There are always two ways to look at a stacked bar chart, depending on what kinds of percentages we compute, “row” or column. We could have computed column percentages:
exerany | poor | fair | good | very good | excellent |
---|---|---|---|---|---|
No | 56.7 | 42.4 | 30.5 | 19.4 | 16.4 |
Yes | 43.3 | 57.6 | 69.5 | 80.6 | 83.6 |
These percentages mean something different. For instance the \(80.6\) tells us that \(80\%\) of the respondents who described their health as “very good” said they exercise. These numbers will not help us reach the previous conclusion. All these numbers say, effectively, is that there are more people who exercise. The fact the percentage of “Yes” values does increase as we move towards the “excellent” group does hint at our desired conclusion, but in general this way of aligning the data does not make our case very well.
Choose which variable you will place where in a stacked bar chart. Ask yourself which percentages you want to be able to read. Percentages within one bar always add up to \(100\%\).

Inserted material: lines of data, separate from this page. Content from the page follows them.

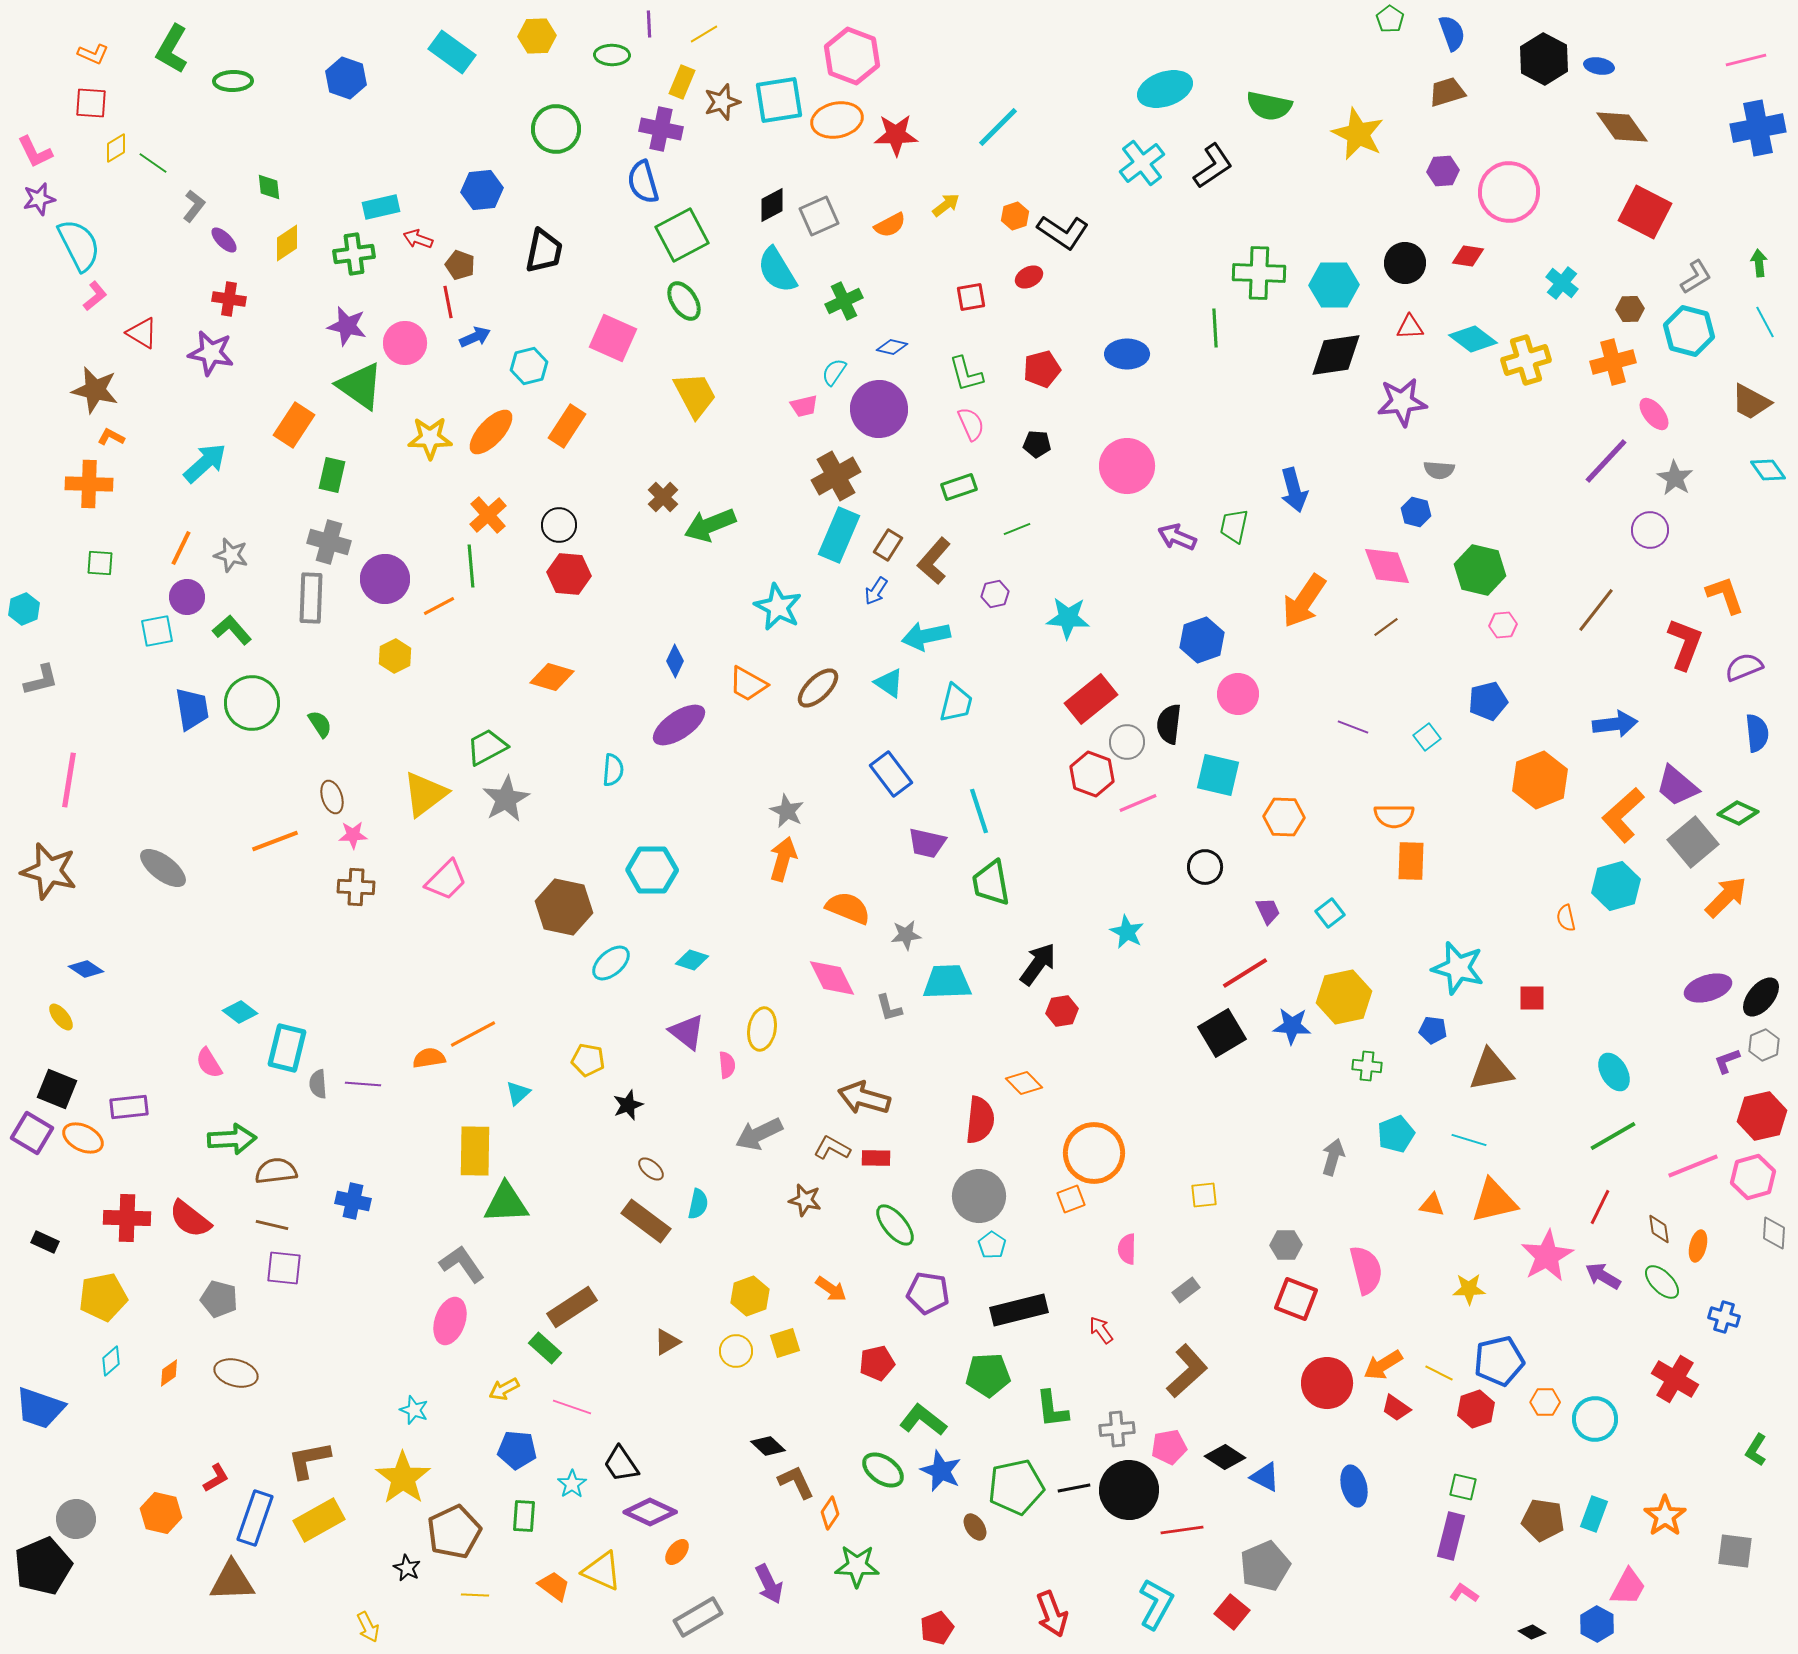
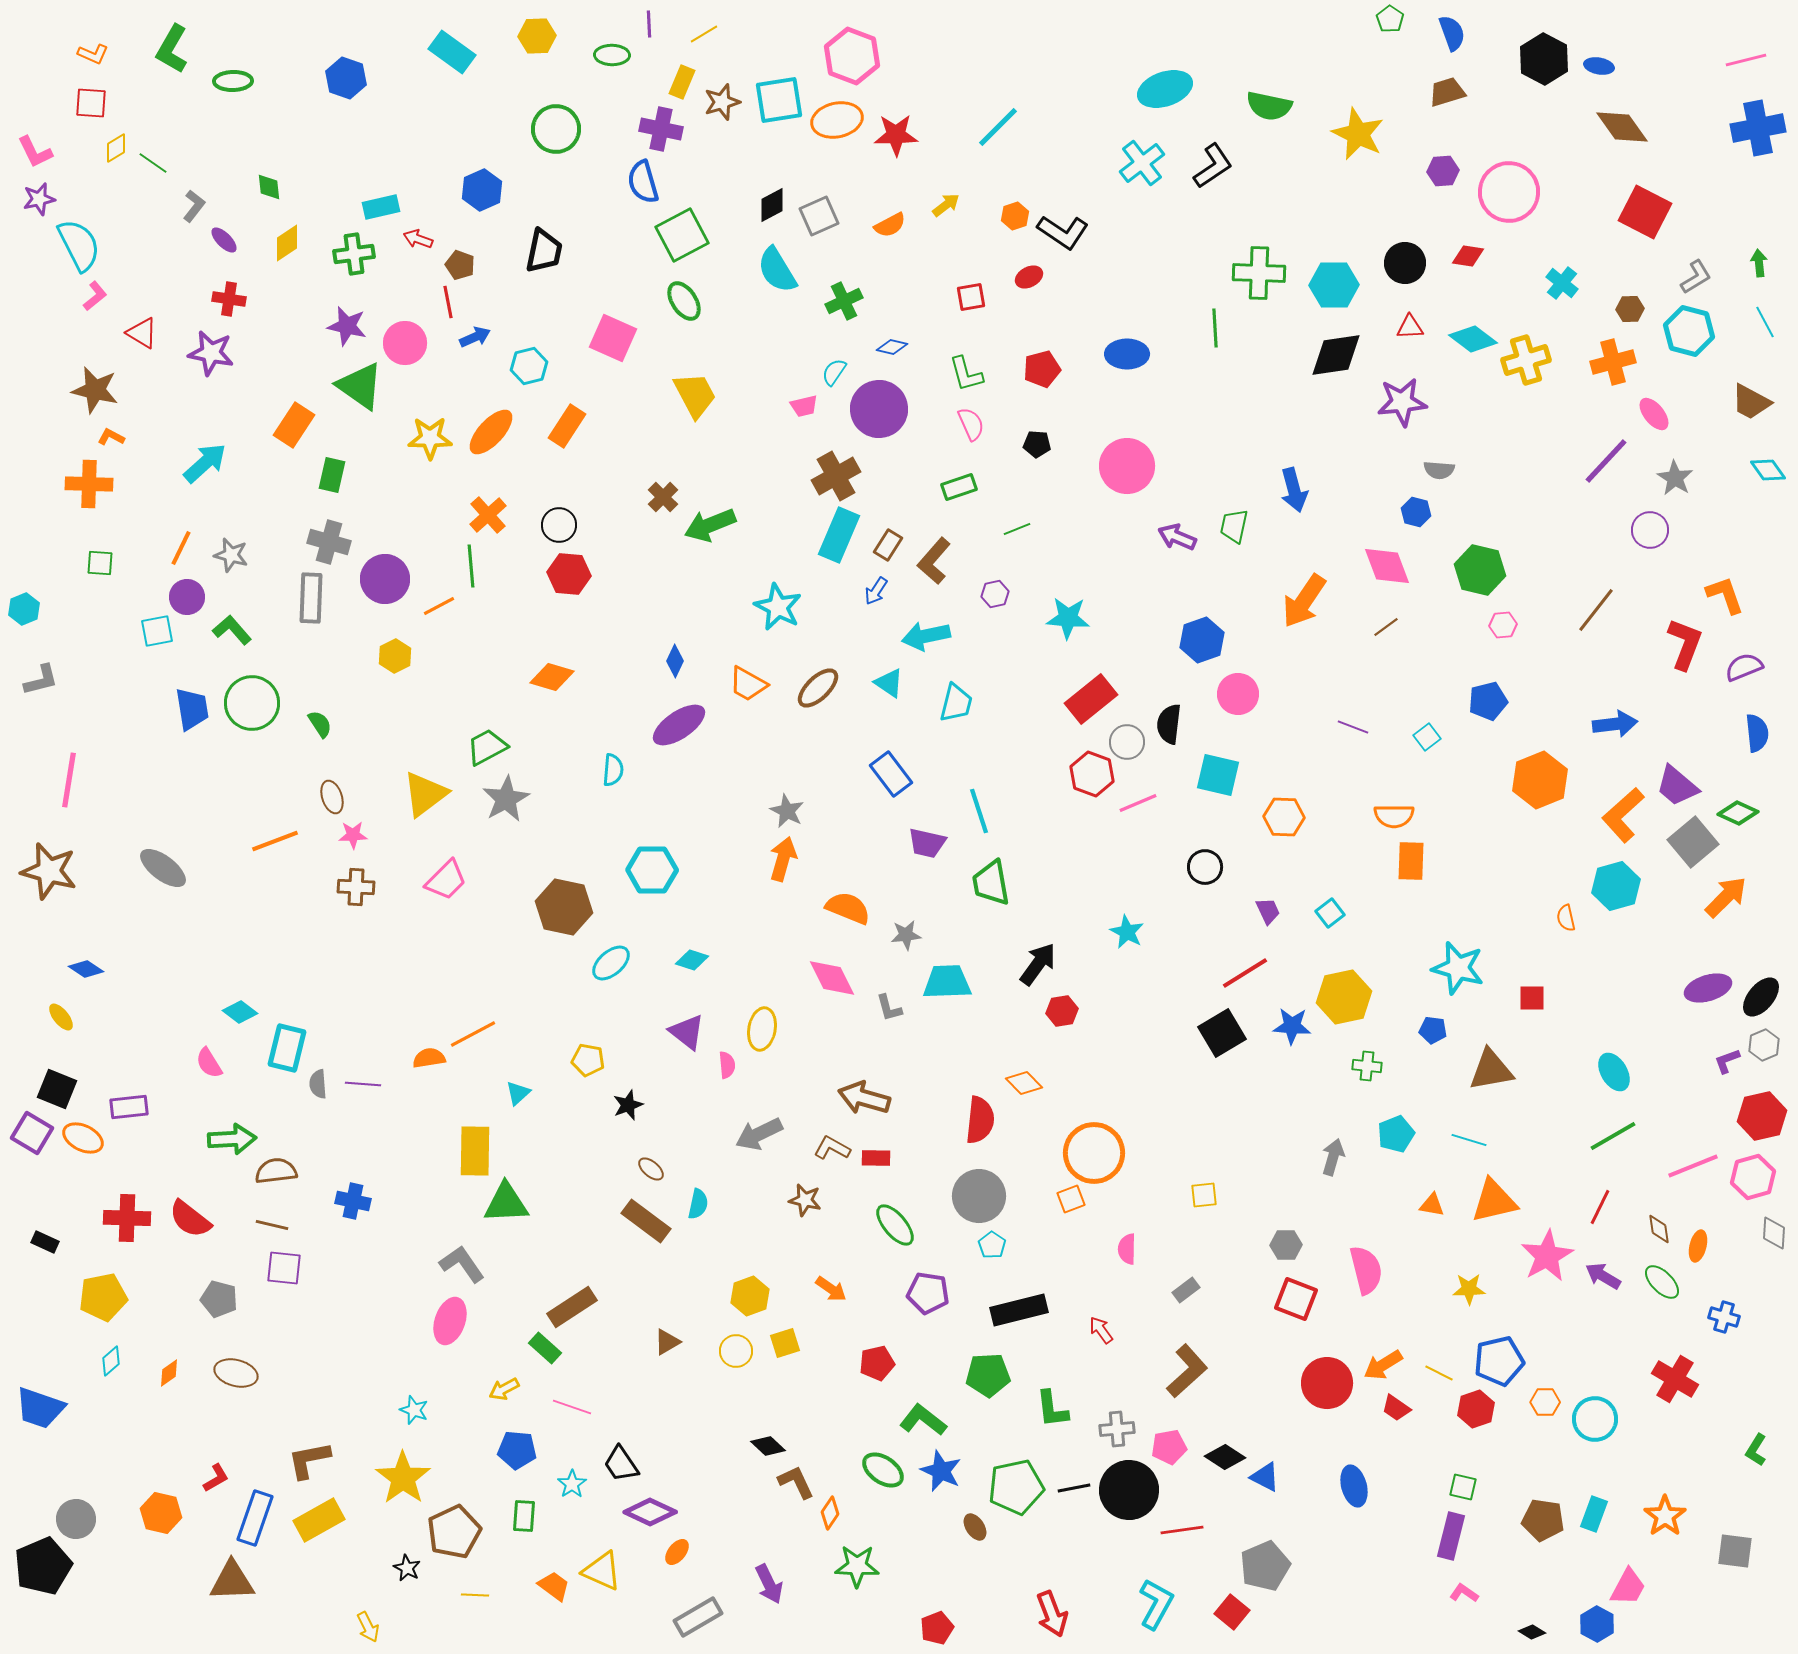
blue hexagon at (482, 190): rotated 18 degrees counterclockwise
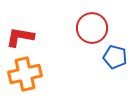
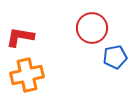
blue pentagon: rotated 25 degrees counterclockwise
orange cross: moved 2 px right, 1 px down
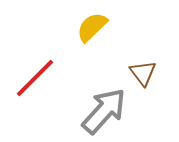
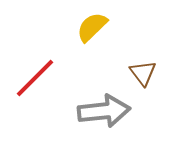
gray arrow: rotated 42 degrees clockwise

When comparing categorical and scalar variables, a good first step is a boxplot:
This compares the gender of Hanover students against their GPAs. What we can see here is that even though both sets of students have a wide range of values, the GPAs for female students tend to concentrate a bit higher than the GPAs for the male students. In fact the medians are about 0.3 units apart. So there appears to be some relation between a student’s gender and their GPA.
Even though this difference might appear to be small, it comes from fairly large samples, which tends to make it more considerable. We will discuss these issues more extensively later.
Along with the boxplot, some numerical summaries are helpful:
Gender | Q1 | Median | Q3 | IQR | Mean | Std. dev. |
---|---|---|---|---|---|---|
Female Male | 2.82 2.49 | 3.21 2.84 | 3.56 3.26 | 0.735 0.768 | 3.15 2.86 | 0.511 0.554 |
We will discuss this extensively in the next section.